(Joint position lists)
--

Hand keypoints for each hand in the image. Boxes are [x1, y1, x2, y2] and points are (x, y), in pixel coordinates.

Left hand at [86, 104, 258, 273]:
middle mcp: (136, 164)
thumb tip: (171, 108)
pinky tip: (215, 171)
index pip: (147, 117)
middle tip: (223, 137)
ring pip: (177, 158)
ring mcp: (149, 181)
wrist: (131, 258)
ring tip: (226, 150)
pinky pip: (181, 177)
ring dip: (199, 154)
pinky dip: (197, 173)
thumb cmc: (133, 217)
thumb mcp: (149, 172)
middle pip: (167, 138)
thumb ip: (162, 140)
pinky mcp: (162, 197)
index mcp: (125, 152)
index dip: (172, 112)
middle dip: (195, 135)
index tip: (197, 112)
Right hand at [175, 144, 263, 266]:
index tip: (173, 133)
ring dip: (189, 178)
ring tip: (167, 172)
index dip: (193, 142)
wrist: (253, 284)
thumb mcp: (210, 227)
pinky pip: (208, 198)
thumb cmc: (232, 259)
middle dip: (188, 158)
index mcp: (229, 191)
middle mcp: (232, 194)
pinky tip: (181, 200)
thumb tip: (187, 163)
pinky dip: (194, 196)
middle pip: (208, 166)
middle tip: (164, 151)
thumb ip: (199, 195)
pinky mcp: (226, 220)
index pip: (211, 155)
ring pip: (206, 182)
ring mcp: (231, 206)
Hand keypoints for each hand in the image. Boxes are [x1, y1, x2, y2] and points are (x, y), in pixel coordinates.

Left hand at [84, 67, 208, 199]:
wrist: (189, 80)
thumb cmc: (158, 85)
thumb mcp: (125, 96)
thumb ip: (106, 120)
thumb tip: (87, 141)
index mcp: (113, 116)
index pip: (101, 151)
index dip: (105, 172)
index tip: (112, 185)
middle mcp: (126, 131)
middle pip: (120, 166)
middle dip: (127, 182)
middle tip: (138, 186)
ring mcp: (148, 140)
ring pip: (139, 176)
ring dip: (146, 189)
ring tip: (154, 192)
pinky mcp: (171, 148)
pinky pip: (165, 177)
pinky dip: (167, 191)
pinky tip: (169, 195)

--

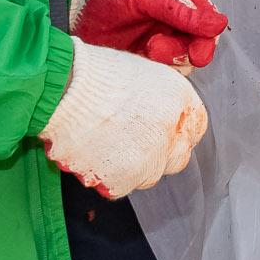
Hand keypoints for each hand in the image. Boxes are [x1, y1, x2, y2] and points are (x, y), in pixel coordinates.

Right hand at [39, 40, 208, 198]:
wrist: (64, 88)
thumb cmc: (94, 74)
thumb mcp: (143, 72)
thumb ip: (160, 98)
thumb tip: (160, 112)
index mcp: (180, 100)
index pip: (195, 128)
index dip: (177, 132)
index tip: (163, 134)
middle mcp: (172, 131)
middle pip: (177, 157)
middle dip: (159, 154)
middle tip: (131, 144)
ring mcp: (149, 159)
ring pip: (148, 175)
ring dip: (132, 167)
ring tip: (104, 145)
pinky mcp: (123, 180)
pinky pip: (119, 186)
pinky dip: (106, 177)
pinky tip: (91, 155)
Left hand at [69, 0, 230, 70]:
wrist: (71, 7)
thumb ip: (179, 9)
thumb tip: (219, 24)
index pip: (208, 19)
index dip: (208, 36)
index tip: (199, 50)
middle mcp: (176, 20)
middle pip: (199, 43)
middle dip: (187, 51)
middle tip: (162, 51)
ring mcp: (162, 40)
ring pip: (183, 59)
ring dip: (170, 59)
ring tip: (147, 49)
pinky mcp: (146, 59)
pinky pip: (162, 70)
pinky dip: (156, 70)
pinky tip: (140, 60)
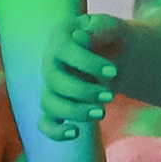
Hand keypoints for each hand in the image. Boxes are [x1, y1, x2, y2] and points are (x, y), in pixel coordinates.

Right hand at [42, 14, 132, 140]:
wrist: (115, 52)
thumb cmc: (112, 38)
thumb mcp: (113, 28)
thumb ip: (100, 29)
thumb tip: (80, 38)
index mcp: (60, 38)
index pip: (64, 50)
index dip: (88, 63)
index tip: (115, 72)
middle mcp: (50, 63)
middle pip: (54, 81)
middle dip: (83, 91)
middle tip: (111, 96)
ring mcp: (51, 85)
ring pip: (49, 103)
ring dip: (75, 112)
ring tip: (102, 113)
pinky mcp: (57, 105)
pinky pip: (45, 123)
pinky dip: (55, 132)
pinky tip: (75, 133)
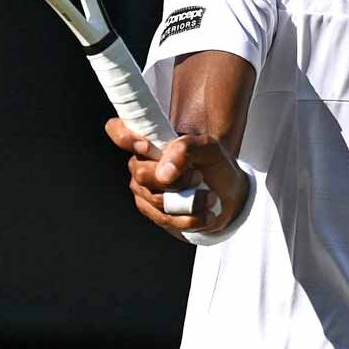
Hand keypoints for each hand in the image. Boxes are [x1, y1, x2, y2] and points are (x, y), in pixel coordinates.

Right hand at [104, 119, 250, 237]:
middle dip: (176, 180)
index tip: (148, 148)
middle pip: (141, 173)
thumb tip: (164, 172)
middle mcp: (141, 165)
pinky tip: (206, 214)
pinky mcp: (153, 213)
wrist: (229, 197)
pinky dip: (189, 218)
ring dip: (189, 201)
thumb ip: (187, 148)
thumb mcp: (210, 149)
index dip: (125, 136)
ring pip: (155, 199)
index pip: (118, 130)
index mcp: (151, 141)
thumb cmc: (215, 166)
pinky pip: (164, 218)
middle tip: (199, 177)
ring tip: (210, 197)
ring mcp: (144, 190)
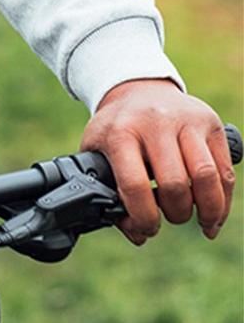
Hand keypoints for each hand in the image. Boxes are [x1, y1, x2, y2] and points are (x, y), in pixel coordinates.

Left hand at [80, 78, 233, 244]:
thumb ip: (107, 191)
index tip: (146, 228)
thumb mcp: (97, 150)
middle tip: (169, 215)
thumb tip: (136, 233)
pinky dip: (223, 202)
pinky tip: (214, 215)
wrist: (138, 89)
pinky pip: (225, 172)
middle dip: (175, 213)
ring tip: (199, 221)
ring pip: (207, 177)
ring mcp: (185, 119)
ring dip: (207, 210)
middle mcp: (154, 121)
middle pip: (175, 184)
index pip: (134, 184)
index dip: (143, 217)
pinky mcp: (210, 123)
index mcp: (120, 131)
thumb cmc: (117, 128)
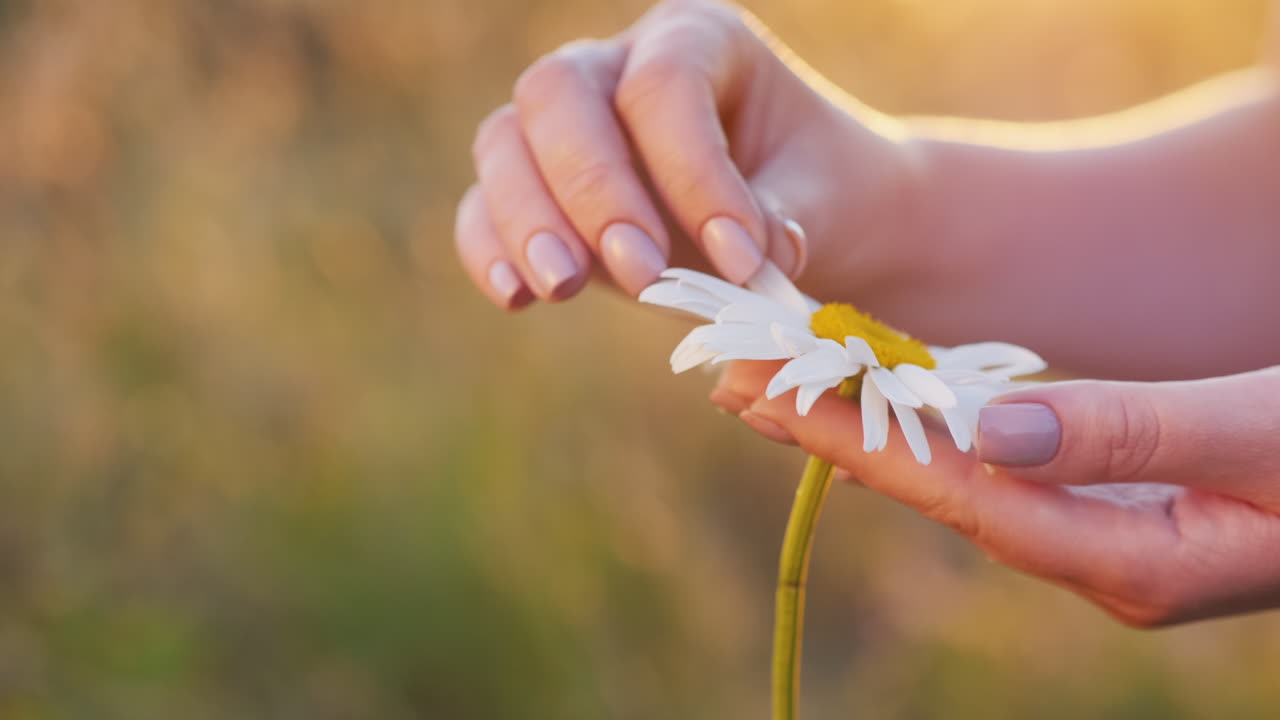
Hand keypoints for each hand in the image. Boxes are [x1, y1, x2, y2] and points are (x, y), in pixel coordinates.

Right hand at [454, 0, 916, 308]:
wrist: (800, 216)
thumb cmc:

--

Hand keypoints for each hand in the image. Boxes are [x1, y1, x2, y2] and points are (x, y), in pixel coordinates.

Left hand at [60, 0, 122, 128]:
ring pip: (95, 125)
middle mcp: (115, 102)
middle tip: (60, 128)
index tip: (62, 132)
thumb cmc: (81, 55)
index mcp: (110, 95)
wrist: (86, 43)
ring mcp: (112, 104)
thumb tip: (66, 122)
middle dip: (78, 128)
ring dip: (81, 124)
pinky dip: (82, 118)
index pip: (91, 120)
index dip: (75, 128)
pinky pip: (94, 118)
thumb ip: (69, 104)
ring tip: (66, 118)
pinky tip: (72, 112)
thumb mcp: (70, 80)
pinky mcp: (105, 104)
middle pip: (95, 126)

--

(Aim of the exercise): Among the entries above, the lines between the ones containing "thumb mcp: (97, 150)" and "thumb cmc: (117, 128)", inclusive, are to be transcribed exactly. No other line is to be given.

(Answer to this problem):
thumb mcp: (97, 150)
middle tip: (169, 215)
thumb tip: (136, 233)
pinky dip: (223, 202)
pinky tip: (214, 215)
wrist: (138, 89)
pinky pip: (225, 172)
middle dip: (175, 213)
ring tip: (199, 221)
ring pip: (207, 177)
ring mcp: (185, 119)
ring dip: (207, 210)
middle mcp: (154, 121)
middle pip: (175, 184)
index pip: (134, 184)
index dip: (143, 217)
pinky mcp: (210, 123)
index mcp: (120, 131)
thumb cmc: (117, 128)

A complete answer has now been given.